Task brief
Please transcribe the data below exactly. Leave the pictures out.

Exercise data

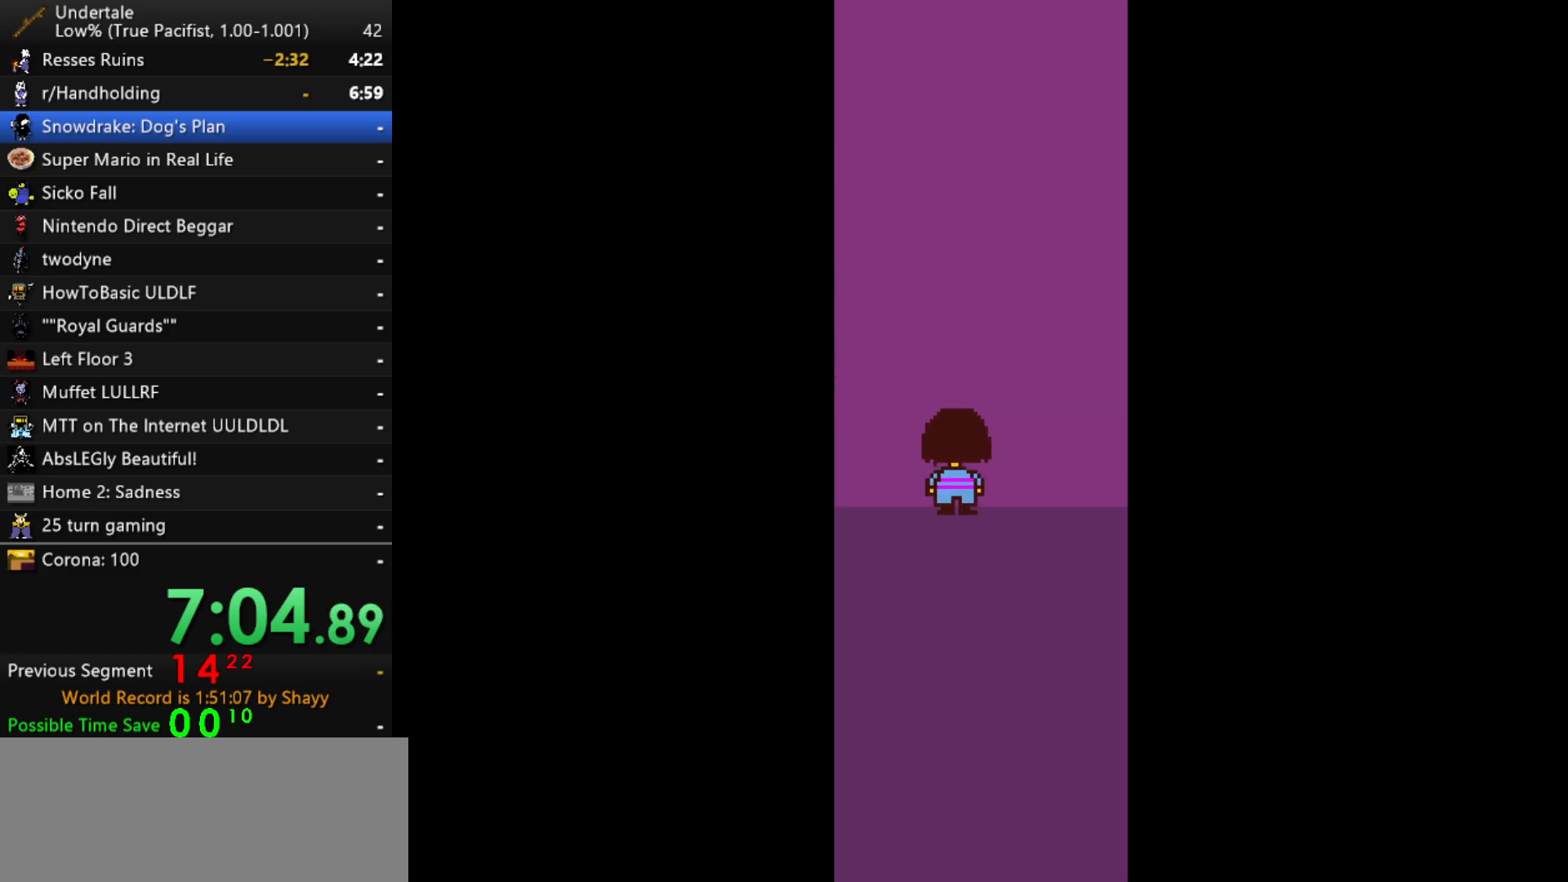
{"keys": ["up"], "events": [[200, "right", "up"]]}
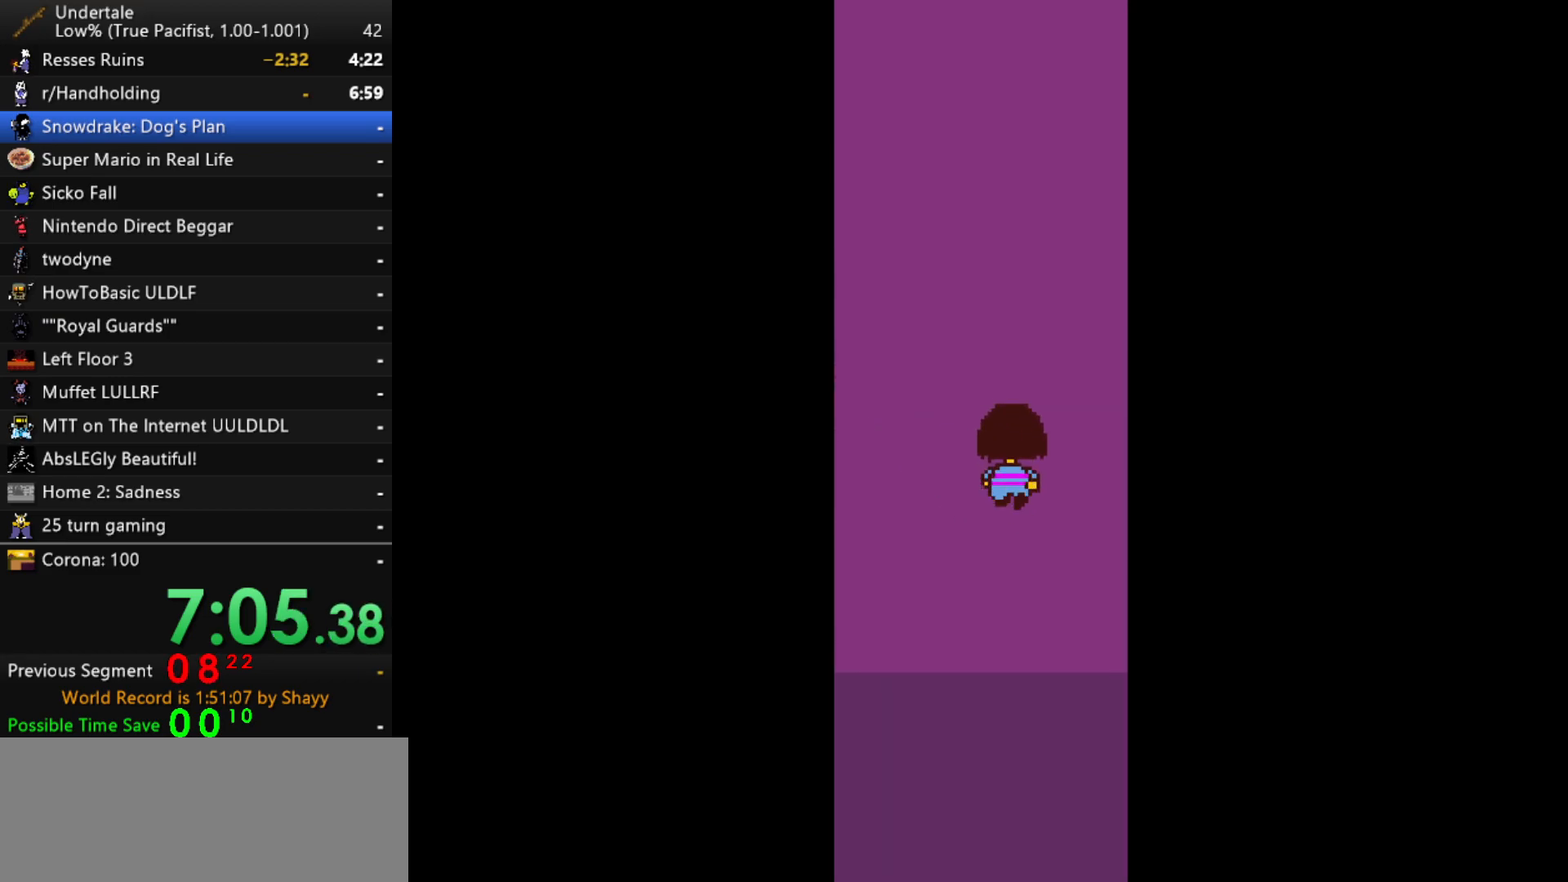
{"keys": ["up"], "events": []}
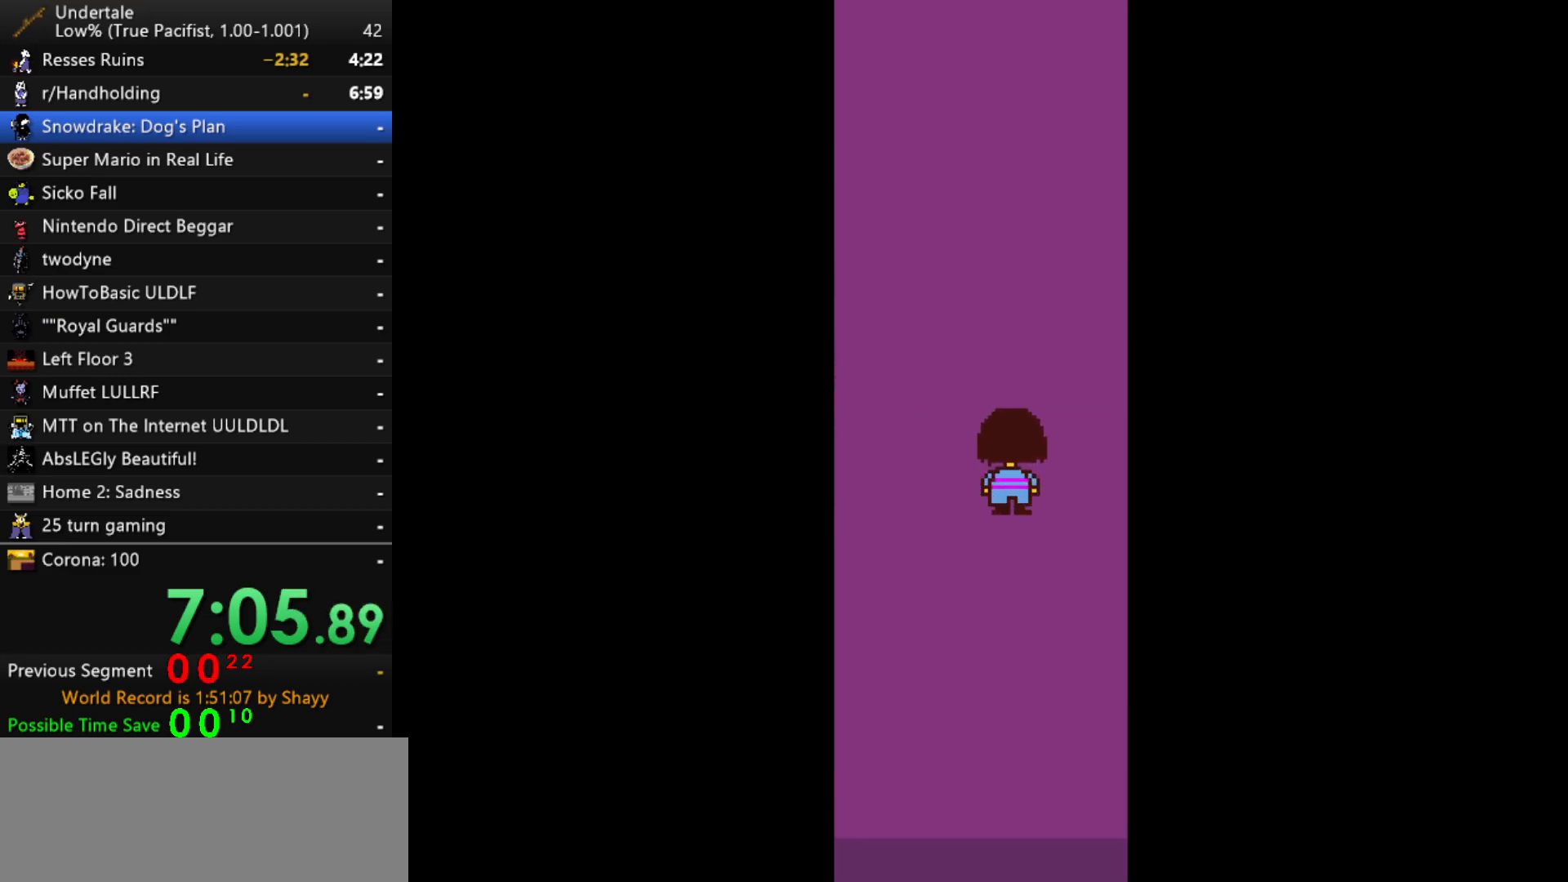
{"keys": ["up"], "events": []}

Expected answer
{"keys": ["up"], "events": [[200, "right", "up"]]}
{"keys": ["up"], "events": []}
{"keys": ["up"], "events": []}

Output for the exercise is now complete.